DOCUMENT TEXT:
BEGIN
Pollan, who lives in Berkeley, California, has championed the cause of stronger local food networks with his bestsellers The Omnivore's Dilemma and In Defense of Food. He was in town to sign books and headline a sold-out picnic fundraiser to preserve the University of British Columbia's urban farm as a working laboratory for sustainable agriculture. His rousing talk drew a standing ovation, and even a few tears.
As a dinner companion, Pollan is loose, friendly, and, as you might expect, intellectually omnivorous, peppering his interviewer with more questions than he was asked.
Along the way, he sketched the current state of food politics inside the White House and within his own home. He was surprised to learn the 100-Mile Diet was launched in British Columbia (on The Tyee) and said meeting 100-Mile Diet creators Alisa Smith and James MacKinnon is on his list of things to do (message delivered, Alisa and James). He compared today's food movement to Martin Luther's reform of the Church and he predicted certain breakdown for a North American food system far too dependent on cheap energy and big corporations. Between bites, here's what else Pollan shared …
On raising an ultra-picky eater:
Michael Pollan: My 16-year-old son Isaac has been a very complex, tortuous food story. He was a terrible eater. One of the reasons I got interested in writing about food is he didn't eat anything. I love food, my wife loves food, and he just was tortured about food. He was one of these kids -- and there are many of them -- who only ate white food. He ate bread, pasta, rice, potatoes. There are a lot more of these kids than there used to be. I'm not exactly sure why.
But he basically found food scary and overwhelming. And so he controlled that by eating food that was as bland as possible. He was the same way about clothes. He didn't like any variety in clothing. So he wore black clothes for about eight years of his childhood. Ate white, dressed black. In both cases, in retrospect, he was trying to reduce sensory input. It was overwhelming. Smell was overwhelming, taste was overwhelming, colour was overwhelming. And he just had trouble processing.
END
WHAT IS EXPECTED:
Write the next part of the Michael Pollan dinner interview above, starting after its last sentence.

EXTRACTED RECORDS:
BEGIN
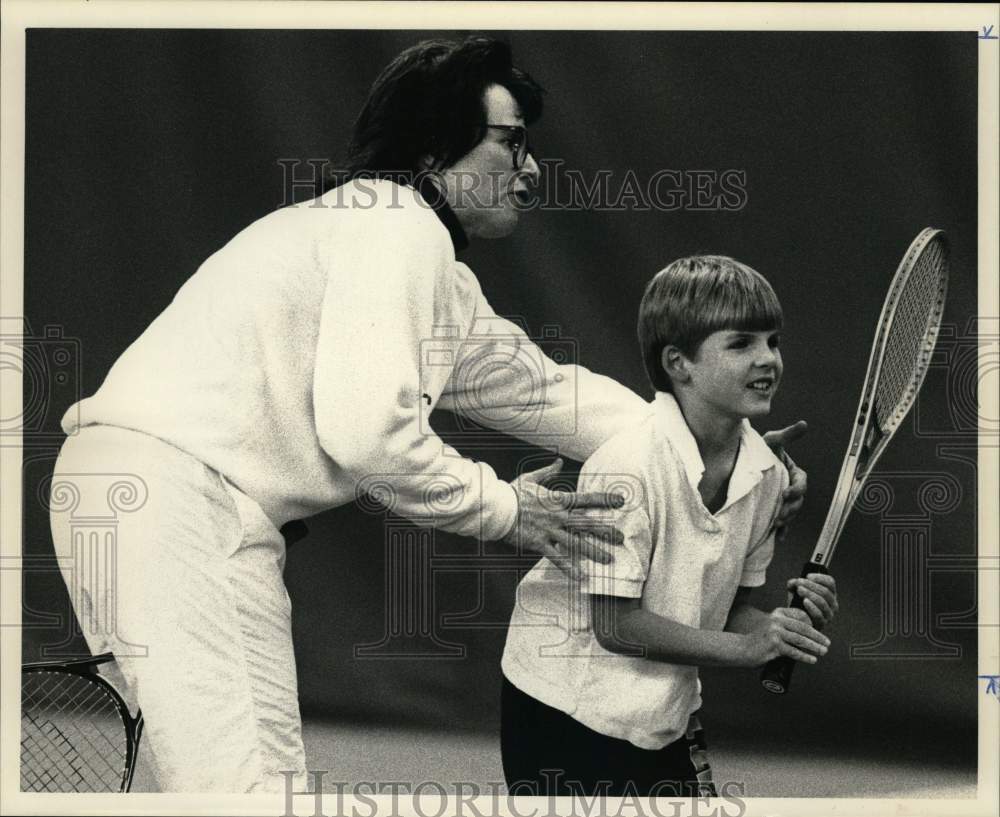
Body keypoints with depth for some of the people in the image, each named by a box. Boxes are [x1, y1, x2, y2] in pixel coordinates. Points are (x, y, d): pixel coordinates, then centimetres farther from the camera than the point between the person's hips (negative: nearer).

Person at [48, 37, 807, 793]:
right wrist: (500, 507, -7)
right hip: (175, 494, -11)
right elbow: (365, 424, -20)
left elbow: (544, 387, 29)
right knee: (246, 779, -16)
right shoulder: (397, 223, -10)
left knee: (272, 769, 14)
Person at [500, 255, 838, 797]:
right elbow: (615, 623, -24)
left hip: (670, 712, 7)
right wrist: (746, 647, -25)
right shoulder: (627, 465, -25)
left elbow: (725, 610, 6)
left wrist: (790, 623, -14)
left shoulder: (767, 472, -4)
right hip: (568, 710, -6)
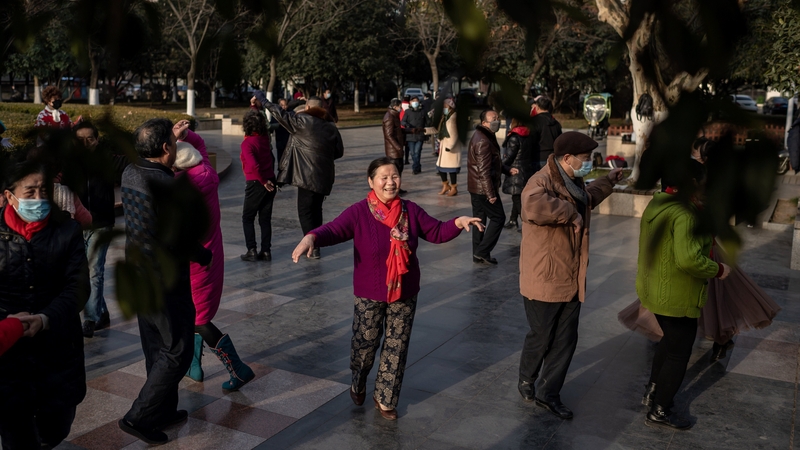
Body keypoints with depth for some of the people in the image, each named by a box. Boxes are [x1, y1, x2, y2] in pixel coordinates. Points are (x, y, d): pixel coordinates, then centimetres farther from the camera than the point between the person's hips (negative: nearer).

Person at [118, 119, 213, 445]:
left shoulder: (130, 174, 1)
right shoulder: (167, 186, -25)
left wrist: (172, 135, 32)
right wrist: (205, 256, 1)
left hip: (137, 274, 9)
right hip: (166, 283, -9)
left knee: (157, 348, 19)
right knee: (178, 351, 4)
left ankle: (164, 410, 32)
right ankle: (139, 417, 7)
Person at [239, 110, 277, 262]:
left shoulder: (247, 143, -17)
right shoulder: (265, 138, 1)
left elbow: (254, 166, -28)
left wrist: (264, 181, -17)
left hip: (256, 184, -6)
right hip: (270, 182, 6)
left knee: (247, 218, 8)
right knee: (265, 218, 11)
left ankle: (252, 250, 2)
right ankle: (266, 251, 11)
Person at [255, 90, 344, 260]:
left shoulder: (302, 121, -8)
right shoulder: (331, 126, 8)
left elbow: (280, 114, -6)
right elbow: (339, 151, 11)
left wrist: (262, 99, 5)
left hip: (308, 174, -6)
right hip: (324, 175, 6)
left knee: (305, 210, 1)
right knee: (316, 209, 17)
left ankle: (313, 247, -1)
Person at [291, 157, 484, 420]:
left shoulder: (410, 211, -3)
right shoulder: (358, 213, -14)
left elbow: (436, 232, 3)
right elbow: (333, 231, -24)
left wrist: (458, 223, -14)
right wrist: (312, 238, -45)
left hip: (404, 294, 3)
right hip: (369, 294, -3)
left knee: (396, 348, 12)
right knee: (364, 344, 10)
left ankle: (385, 399, 31)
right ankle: (358, 384, 43)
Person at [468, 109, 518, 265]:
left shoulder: (483, 136, 13)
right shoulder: (483, 141, -21)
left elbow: (492, 163, 23)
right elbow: (484, 171, -25)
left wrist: (508, 170, 11)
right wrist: (490, 194, -23)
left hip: (476, 188, 10)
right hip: (484, 189, -10)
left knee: (479, 219, 13)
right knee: (498, 217, 0)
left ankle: (478, 254, 20)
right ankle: (482, 252, 1)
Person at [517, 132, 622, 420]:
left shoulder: (573, 182, 12)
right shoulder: (542, 182, -20)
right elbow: (534, 206, -45)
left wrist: (607, 182, 38)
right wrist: (570, 212, -34)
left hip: (571, 281, 9)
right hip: (544, 280, -9)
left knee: (566, 340, 13)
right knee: (541, 338, 8)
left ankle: (548, 394, 27)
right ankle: (526, 381, 34)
END
TASK RESPONSE:
A very interesting turnaround happened about two years ago. He discovered food. He became very serious about it, partly through cooking. And now he loves food. But he doesn't eat everything. No seafood, for example. But he'll eat any kind of meat, many kinds of vegetables. Last summer he worked a summer job in a kitchen. He worked as a chef. So he's gone through this really interesting transformation.
But I've since heard that many chefs have gone through this as children. That they couldn't eat because their sensory apparatuses were overly receptive. And I heard this story from [famous Chez Panisse owner and chef] Alice Waters, who herself was a very, very picky eater as a child. She predicted Isaac would flip around. She met him when he was young and actually tried to cook for him when he was eleven. Such a waste of her talent! (laughs).
So anyway, my son's whole journey around food has been interesting for me to watch. And now he likes to cook and we cook together and he's a good cook. But now, of course, he's a horrible food snob. It'll be like, he's doing homework so I'm doing the cooking, and he'll say, 'What are we having?' And I'll say, 'Well, I've got this nice grass-fed steak I'm going to make'. And he'll say, 'Can you make a reduction to go with that? Maybe a Port reduction would be good'. And I'll say, 'Fuck you! If you want to do a Port reduction, you do it'! (laughs) And depending on how much homework he has, he will do it. He'll make this delicious Port reduction for his steak. He's a complicated character.